В бане стало совсем темно. Маврикий разделся и стал на ощупь развешивать снятое над каменкой. Фиса вернулась из предбанника и сказала как бы между прочим:
— Пожалуй, и я тем же паром выпарюсь. Полок у нас большой. Пятерым бывало не тесно.
Как-то не сразу нашел Маврик необходимые слова, а найдя, не сказал их. Наверно, так полагается. В Дымовке тоже моются в банях семьями. И в этом никто ничего не видит зазорного.
— Присядь, — попросила Фиса, — я наподдам.
Было слышно, как она плеснула на каменку. Шипящий кисловатый квасной пар спустился и на пол.
— Не холодно ли тебе, красна девица, — заговорила она голосом матери, — а то поддам еще ковш.
— Жарко мне, Фиса.
— Это хорошо. Терпи; Вот веник. — Она подала веник точно в его руку, будто видя в темноте.
— А я не парюсь, Анфиса. Я не привык. Я мылом моюсь…
— А ты не знаешь, что бывает тому, кто в чужой скит со своей молитвой приходит. Давай тогда я…

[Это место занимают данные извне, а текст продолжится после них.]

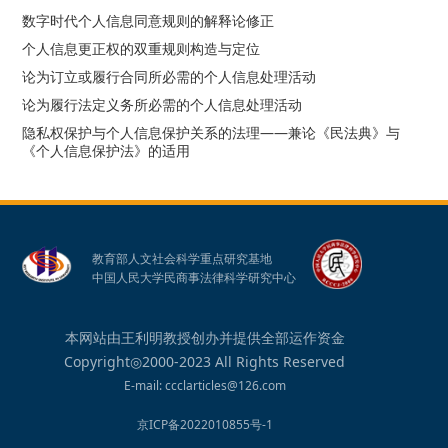
数字时代个人信息同意规则的解释论修正
个人信息更正权的双重规则构造与定位
论为订立或履行合同所必需的个人信息处理活动
论为履行法定义务所必需的个人信息处理活动
隐私权保护与个人信息保护关系的法理——兼论《民法典》与
《个人信息保护法》的适用
教育部人文社会科学重点研究基地
中国人民大学民商事法律科学研究中心
本网站由王利明教授创办并提供全部运作资金
Copyright◎2000-2023 All Rights Reserved
E-mail: ccclarticles@126.com
京ICP备2022010855号-1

Маврикий почувствовал, как тонкая, горячая рука взяла его за плечо и как веник, сладко пахнущий березовой сладостью троицыного дня, коснулся его спины нежными, шелковыми листьями, и голос, тоже пошелковевший от пара, спросил:
— Не жарко ли тебе, царевич?
— Нет, царевна, мне очень хорошо… Я никогда не был таким чистым-чистым, как сегодня в этой черной и темной бане.
— Тогда перекрутись, я тебя с той стороны веником обмахну.
Тонкая, сильная и, кажется, властная рука повернула Маврикия, и веник снова принялся ласкать его. Такого за всю свою жизнь он не испытывал. У него стала кружиться голова. Наверно, в бане даже на нижней ступени полка было жарко и чадно.
Письмо, брошенное в ящик почтового вагона, проходящего через Татарск, дошло. Счастливая Екатерина Матвеевна, раздумывая над письмом с вагонным штемпелем, решила, что Маврик, осев где-то с матерью, находится в полнейшей безопасности. Она, зная своего племянника лучше всех остальных и лучше, чем знал он себя, была уверена, что не пройдет и месяца, как он появится в Мильве. Его светлой головке будет ясно, как нелепо напридуманное его мнительностью.
Екатерина Матвеевна была очень довольна, когда ее предположения оправдались. Она получила из Тюмени телеграмму: «Возвращаемся домой. Люба». Однако радость вскоре сменилась испугом и настоящей ссорой с сестрой.
— Как могла ты, бессовестная из бессовестных, отпустить на произвол судьбы своего единственного сына и не удержать его в Тобольске?!
А Любовь Матвеевна тайно надеялась, что сын вернулся в Мильву под крылышко к тетке. Не зря же он написал ей в Тобольск: «…не беспокойся, милая мамочка, за меня, наверно, скоро приду в себя…»
Показывая сестре письмо, Любовь Матвеевна опасалась за сына ничуть не менее сестры.